On Aug. 6, the Coast Guard requested that Mukilteo officers check the beach for a sailboat on the south side of the park.

According to the Mukilteo Police Department, the 24-foot boat came to close to the shore during low tide and paid the price when the boat’s keel – the flat blade that sticks down into the water from the bottom of a sailboat – ran aground.

While beached boats aren’t super common at Lighthouse Park, there wasn’t anything too noteworthy about the incident at first. The boat’s owner told officers he would stay with the vessel until the tide was high enough to free it. But that’s not what happened.

On Aug. 7, multiple officers responded to the area of the boat throughout the day. Per the Police Department’s press logs, the Coast Guard was unable to help move the boat that day, so the owner was put in contact with a salvage company, but chose not to use its services. When officers returned later, the owner said he was waiting for a favorable tide before attempting to move the boat.

The next day, the owner admitted he didn’t attempt to move the boat during high tide the day before. The boat was marked, and an officer had to secure it so it wouldn’t drift away while the owner was gone.

On Aug. 12, the boat moved further down the beach, prompting an officer to try and better secure it.

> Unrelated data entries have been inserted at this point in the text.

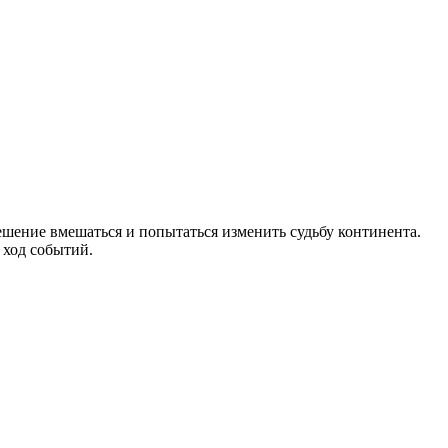
ешение вмешаться и попытаться изменить судьбу континента.
 ход событий.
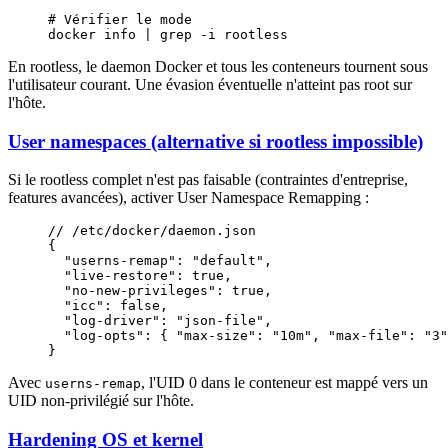
# Vérifier le mode
docker
 info
 |
 grep
 -i
 rootless
En rootless, le daemon Docker et tous les conteneurs tournent sous
l'utilisateur courant. Une évasion éventuelle n'atteint pas root sur
l'hôte.
User namespaces (alternative si rootless impossible)
Si le rootless complet n'est pas faisable (contraintes d'entreprise,
features avancées), activer User Namespace Remapping :
// /etc/docker/daemon.json
{
  "userns-remap"
: 
"default"
,
  "live-restore"
: 
true
,
  "no-new-privileges"
: 
true
,
  "icc"
: 
false
,
  "log-driver"
: 
"json-file"
,
  "log-opts"
: { 
"max-size"
: 
"10m"
, 
"max-file"
: 
"3"
}
Avec
, l'UID 0 dans le conteneur est mappé vers un
userns-remap
UID non-privilégié sur l'hôte.
Hardening OS et kernel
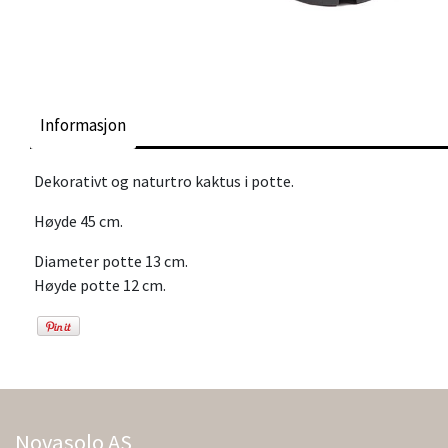
Informasjon
Dekorativt og naturtro kaktus i potte.
Høyde 45 cm.
Diameter potte 13 cm.
Høyde potte 12 cm.
Novasolo AS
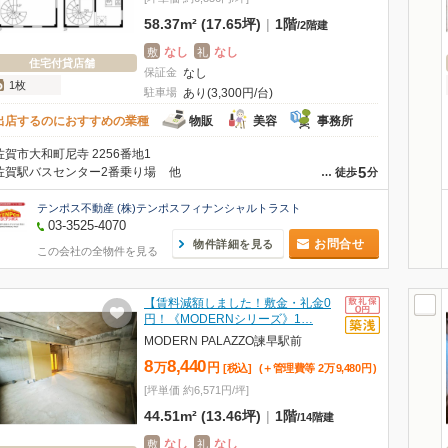
58.37m² (17.65坪)
|
1階
/
2階建
なし
なし
敷
礼
住宅付貸店舗
保証金
なし
1枚
駐車場
あり(3,300円/台)
出店するのにおすすめの業種
物販
美容
事務所
佐賀市大和町尼寺 2256番地1
5
佐賀駅バスセンター2番乗り場
他
…
徒歩
分
テンポス不動産 (株)テンポスフィナンシャルトラスト
03-3525-4070
お問合せ
物件詳細を見る
この会社の全物件を見る
【賃料減額しました！敷金・礼金0
円！《MODERNシリーズ》1…
MODERN PALAZZO諫早駅前
8
8,440
万
円
[税込]
(＋管理費等
2
万
9,480
円
)
[坪単価 約6,571円/坪]
44.51m² (13.46坪)
|
1階
/
14階建
なし
なし
敷
礼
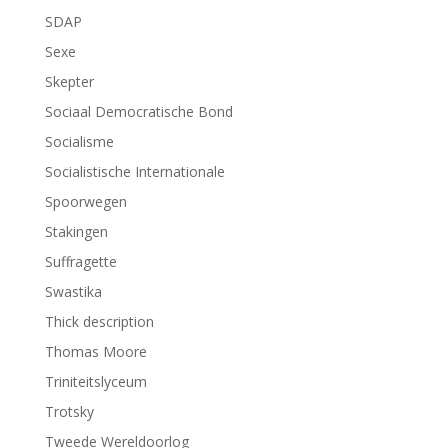
SDAP
Sexe
Skepter
Sociaal Democratische Bond
Socialisme
Socialistische Internationale
Spoorwegen
Stakingen
Suffragette
Swastika
Thick description
Thomas Moore
Triniteitslyceum
Trotsky
Tweede Wereldoorlog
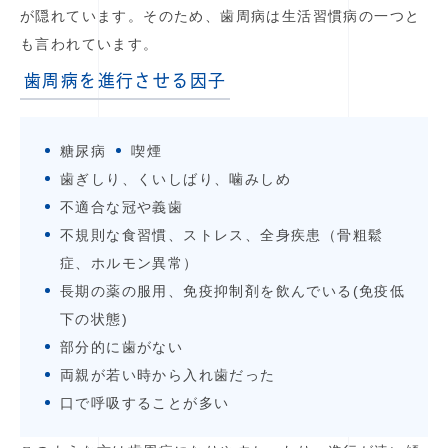
が隠れています。そのため、歯周病は生活習慣病の一つと
も言われています。
歯周病を進行させる因子
糖尿病
喫煙
歯ぎしり、くいしばり、噛みしめ
不適合な冠や義歯
不規則な食習慣、ストレス、全身疾患（骨粗鬆
症、ホルモン異常）
長期の薬の服用、免疫抑制剤を飲んでいる(免疫低
下の状態)
部分的に歯がない
両親が若い時から入れ歯だった
口で呼吸することが多い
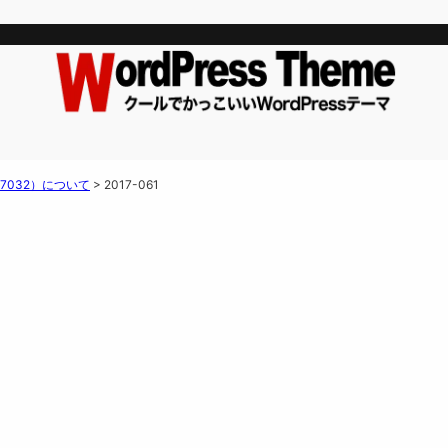
7032）について
>
2017-061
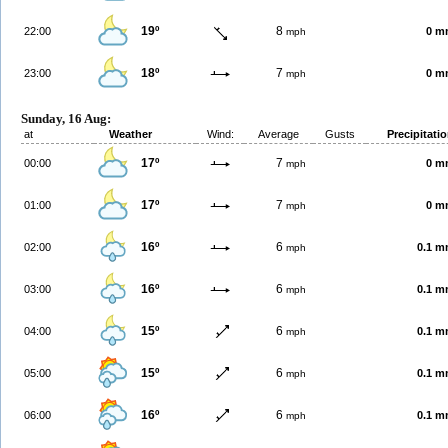
19º
8
22:00
0 m
mph
18º
7
23:00
0 m
mph
Sunday, 16 Aug:
at
Weather
Wind:
Average
Gusts
Precipitati
17º
7
00:00
0 m
mph
17º
7
01:00
0 m
mph
16º
6
02:00
0.1 
mph
16º
6
03:00
0.1 
mph
15º
6
04:00
0.1 
mph
15º
6
05:00
0.1 
mph
16º
6
06:00
0.1 
mph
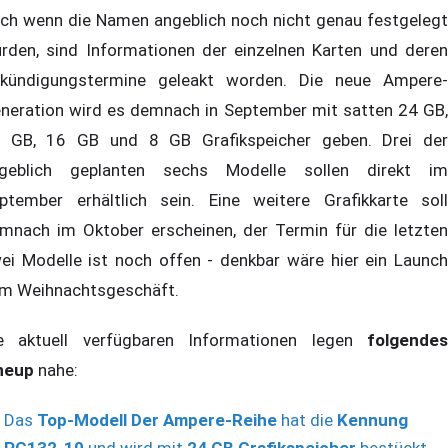
ch wenn die Namen angeblich noch nicht genau festgelegt
rden, sind Informationen der einzelnen Karten und deren
kündigungstermine geleakt worden. Die neue Ampere-
neration wird es demnach in September mit satten 24 GB,
 GB, 16 GB und 8 GB Grafikspeicher geben. Drei der
geblich geplanten sechs Modelle sollen direkt im
ptember erhältlich sein. Eine weitere Grafikkarte soll
mnach im Oktober erscheinen, der Termin für die letzten
ei Modelle ist noch offen - denkbar wäre hier ein Launch
m Weihnachtsgeschäft.
e aktuell verfügbaren Informationen legen
folgendes
neup
nahe:
Das
Top-Modell Der Ampere-Reihe
hat die
Kennung
PG132-10
und wird mit
24 GB Grafikspeicher
bestückt.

On Aug. 16, the department attempted to contact the boat’s owner, but had no success. Later that day, the boat became the center of attention for officers again, but for a different reason. A man was attempting to board the boat, and told officers the boat was now his and refused to comply with officers. The man was later transported to Providence Hospital for a mental health evaluation.

Almost a week later on Aug. 22, officers were called to the boat again because of two people at the boat. One of them told officers the boat’s owner had agreed to sell him earlier that day, but per the department’s press logs, no paperwork or money had been exchanged at the time. Officers attempted, once again, to contact the boat’s owner, but, once again, had no success. The owner had reportedly been at the boat earlier that day to retrieve the motor and gas tank in order to sell them since the boat was otherwise going to be "salvaged." This led to the 10-day verbal trespass for the duo.

But finally, after 20 days, the boat was removed from the beach and towed to the Port of Everett Aug. 26.


Why the delay?

Assistant Police Chief Glen Koen said the department wanted to move the boat sooner, but, like Travis, said there was a process that needed to play out.

“It requires coordinating with the Department of Natural Resources (DNR) and permitting,” he said. “We would have loved to move the boat more quickly, but there are set processes in place.”

Koen said that the department was initially trying to assist the boat’s owner, who Koen said was “in a tough spot,” but that he ultimately “flaked out on us.”

The department ended up seizing the boat by using emergency authority due to potential injury risks to Lighthouse Park visitors. The department then hired a private company to tow the boat to the Port of Everett.

“If we hadn’t exercised that emergency authority, we would have had to wait a month,” Koen said. “Since there were aspects that made it an emergency, we got it removed. The delay was we were trying to help the owner, but they fell through.”

The City of Mukilteo paid for the boat’s removal, Koen said, and will have an opportunity to recoup some of those funds.

“The City can pursue compensation for the boat’s removal from the owner, but based on the circumstances, that’s unlikely,” Koen said. “The DNR has a program that we can pursue because we jumped through the appropriate hoops.”

The owner has the ability to appeal the City’s decision to take ownership of the vessel, but Koen said the boat will likely end up in the City’s hands. Then, the boat could be scrapped or sold, which would help with recouping the money spent on getting it off the beach.


More comments

Like Ross, other Beacon readers had fun with the boat incident on our Facebook page.

Andrea Nicolayeff, apparently, is in the market for a free boat.

“I joked to my husband the other day, ‘If it's not removed in a reasonable time frame can we just take possession of it?’”

And on Aug. 26, Marianne Anderson got to see the boat finally leaving Mukilteo.

“Just watched the ‘tow-boat’ hauling it away.”